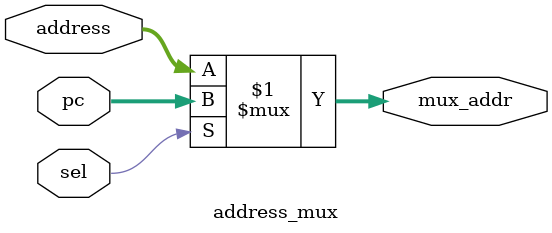
<source format=v>
module address_mux(
    input wire sel,
    input wire [4:0] pc,
    input wire [4:0] address,
    output wire [4:0] mux_addr
);

assign mux_addr = sel ? pc : address;

endmodule
</source>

__________________________________________________

:: Problem description ::
Find the lines above that contain the word "input" and copy each one.

:: Solution to the problem ::
    input wire sel,
    input wire [4:0] pc,
    input wire [4:0] address,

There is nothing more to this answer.